Philosopher Achille Mbembe once remarked that Africal holds a paradoxical position in modern formations of knowledge. On the one hand, he writes, “it has been largely assumed that "things African” are residual entities, the study of which does not contribute anything to the knowledge of the world or of the human condition in general.” Yet, on the other hand, he also notes, Africa has always been also perceived as a kind of laboratory that can help “gauge the limits of our epistemological imagination or to pose questions about how we know what we know and what that knowledge is grounded upon (Mbembe, 2010, p. 654).”
University of the Witwatersrand (Wits) and the University of Edinburgh recently launched a new SARChi SA-UK Bilateral Chair in Digital Humanities, appointing Professor Gagliardone as its inaugural holder. The aim of the 5-year Chair is to advance more inclusive and equitable digital futures in social sciences and humanities research globally. Building on the long critical tradition of research in South Africa, the Chair aims to reposition Africa as hub of conceptual, technological and methodological innovation amidst the current boon in the use of AI in social sciences and humanities by highlighting how historically marginalised forms of knowledge can inform humane and socially just approaches to digital transformation and digital humanities research.

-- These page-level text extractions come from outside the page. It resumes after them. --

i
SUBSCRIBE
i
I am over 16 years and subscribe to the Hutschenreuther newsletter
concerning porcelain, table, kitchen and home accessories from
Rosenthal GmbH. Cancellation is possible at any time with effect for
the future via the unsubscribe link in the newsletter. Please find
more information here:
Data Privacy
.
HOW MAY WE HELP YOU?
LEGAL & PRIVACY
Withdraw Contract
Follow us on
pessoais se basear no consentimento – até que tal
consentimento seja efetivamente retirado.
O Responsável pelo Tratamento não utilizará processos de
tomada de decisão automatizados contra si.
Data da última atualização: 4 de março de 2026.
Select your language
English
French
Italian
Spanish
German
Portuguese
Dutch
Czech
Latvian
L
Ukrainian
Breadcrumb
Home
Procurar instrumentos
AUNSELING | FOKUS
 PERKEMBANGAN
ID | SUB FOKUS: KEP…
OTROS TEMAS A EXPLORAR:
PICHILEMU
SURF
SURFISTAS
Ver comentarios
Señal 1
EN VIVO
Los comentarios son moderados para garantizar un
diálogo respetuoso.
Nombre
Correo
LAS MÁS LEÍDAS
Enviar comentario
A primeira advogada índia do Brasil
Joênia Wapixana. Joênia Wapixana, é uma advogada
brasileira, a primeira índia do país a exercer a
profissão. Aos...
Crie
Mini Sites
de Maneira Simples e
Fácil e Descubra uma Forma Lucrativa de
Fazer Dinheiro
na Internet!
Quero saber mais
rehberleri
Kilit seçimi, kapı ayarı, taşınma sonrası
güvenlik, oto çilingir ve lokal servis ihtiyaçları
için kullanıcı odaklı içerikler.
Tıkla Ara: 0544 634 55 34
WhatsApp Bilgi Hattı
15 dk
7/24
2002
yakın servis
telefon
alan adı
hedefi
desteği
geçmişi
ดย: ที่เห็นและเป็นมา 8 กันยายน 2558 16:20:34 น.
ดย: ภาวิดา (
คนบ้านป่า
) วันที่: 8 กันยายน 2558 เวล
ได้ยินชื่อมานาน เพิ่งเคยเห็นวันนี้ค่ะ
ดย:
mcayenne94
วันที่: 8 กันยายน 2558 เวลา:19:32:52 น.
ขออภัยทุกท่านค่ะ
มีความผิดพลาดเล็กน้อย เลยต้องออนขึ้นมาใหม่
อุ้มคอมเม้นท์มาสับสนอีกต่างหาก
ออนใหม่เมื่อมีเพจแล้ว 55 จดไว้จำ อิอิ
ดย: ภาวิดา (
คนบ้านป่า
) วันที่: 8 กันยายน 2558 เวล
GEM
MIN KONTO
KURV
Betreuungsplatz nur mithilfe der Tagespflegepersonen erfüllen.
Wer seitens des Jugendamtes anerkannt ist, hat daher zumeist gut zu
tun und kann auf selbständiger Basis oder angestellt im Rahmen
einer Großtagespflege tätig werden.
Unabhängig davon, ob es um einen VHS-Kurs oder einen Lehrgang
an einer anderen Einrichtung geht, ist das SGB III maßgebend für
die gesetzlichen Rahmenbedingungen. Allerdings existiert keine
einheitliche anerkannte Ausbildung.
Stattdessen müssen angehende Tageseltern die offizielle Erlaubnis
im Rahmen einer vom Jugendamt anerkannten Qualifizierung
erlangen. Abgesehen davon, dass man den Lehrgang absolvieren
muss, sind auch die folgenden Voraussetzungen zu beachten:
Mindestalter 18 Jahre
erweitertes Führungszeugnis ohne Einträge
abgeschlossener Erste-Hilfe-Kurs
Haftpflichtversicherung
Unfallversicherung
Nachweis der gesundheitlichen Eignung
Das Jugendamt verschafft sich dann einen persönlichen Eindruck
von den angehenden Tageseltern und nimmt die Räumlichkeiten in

Matti similarly recently received Africa Programme seed funding for his ongoing project “Generative AI and Africa: New Methodological Directions for Social Sciences and Humanities Research (GAINS).” This project aims to critically explore the use of generative AI and large-language models (LLMs) for social sciences and humanities research in Africa. By experimenting with custom-trained AI models and fostering collaboration between Finnish and South African institutions, it seeks to enhance research methodologies and facilitate knowledge exchange globally.
Building on this ongoing dialogue between HSSH, University of Helsinki and University of Witswatersrand, this talk openly discusses some of the challenges in such North-South collaboration in social science and digital humanities. What are some of the theoretical, methodological and empirical questions that are raised and how can critical research potentially help address this? What are the limits of our epistemological imagination?
Iginio Gagliardone in the inaugural SA-UK Bilateral Chair in Digital Humanities at Wits University in Johannesburg, South Africa, and a fellow of Wits’ Machine Intelligence and Neural Discovery (MIND) Institute. He is the author of “The Politics of Technology in Africa” (2016) and “China, Africa, and the Future of the Internet” (2019). His most recent work examines the international politics of Artificial Intelligence and the emergence of new imageries of technological evolution in Africa.
Matti Pohjonen currently works as a Senior Researcher for the Helsinki Institute for Social Sciences and Humanities (HSSH), University of Helsinki, working with methodological development on the use of internet and social media data, including debates on generative AI and LLMs. He also currently co-leads The EU Horizon-funded project ARM, which focuses on information suppression and information freedoms in China, Russia, Ethiopia and Rwanda as well as InfoLead, which is a digital literacy project and an online tool targeting judges and policymakers developed together with the University of Oxford and University of Florence.